EDIT: A short addendum...
I have made a further test, and compared the testSeparate
and testInlined
method concerning the actual machine code that is generated by the JIT.
I modified the main
method a bit, to prevent unrealistic over-optimizations or other shortcuts that the JIT might take, but the actual methods have been left unmodified.
And as expected: When calling the methods a few thousand times with a hotspot disassembly JVM and -XX:+UnlockDiagnosticVMOptions -XX:+LogCompilation -XX:+PrintAssembly
, then the actual machine code of both methods is identical.
So once more, the JIT does its job pretty well, and the programmer can focus on writing readable code (whatever that means).
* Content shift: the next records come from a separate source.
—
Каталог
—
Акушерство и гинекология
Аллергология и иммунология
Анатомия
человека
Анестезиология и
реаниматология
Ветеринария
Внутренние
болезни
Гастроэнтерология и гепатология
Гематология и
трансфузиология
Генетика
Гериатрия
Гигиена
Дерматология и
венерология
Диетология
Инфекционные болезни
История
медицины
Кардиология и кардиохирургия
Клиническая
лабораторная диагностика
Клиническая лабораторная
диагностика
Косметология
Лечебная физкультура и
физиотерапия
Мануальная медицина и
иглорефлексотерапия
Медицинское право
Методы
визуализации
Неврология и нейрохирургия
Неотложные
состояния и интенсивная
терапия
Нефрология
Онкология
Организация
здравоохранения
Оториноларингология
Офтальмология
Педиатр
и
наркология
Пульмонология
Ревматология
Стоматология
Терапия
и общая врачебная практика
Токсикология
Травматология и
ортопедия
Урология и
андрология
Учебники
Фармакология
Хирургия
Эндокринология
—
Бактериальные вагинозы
... and and a minor correction/clarification:
I did not test the third method, testRepeated
, because it is not equivalent to the other methods (and thus, it can not result in the same machine code). This is, by the way, another small advantage of the strategy of storing fields in local variables: It offers a (very limited, but sometimes handy) form of "thread safety": It is made sure that the length of an array (like the tab
array in the getNode
method of HashMap
) can not change while the method is being executed.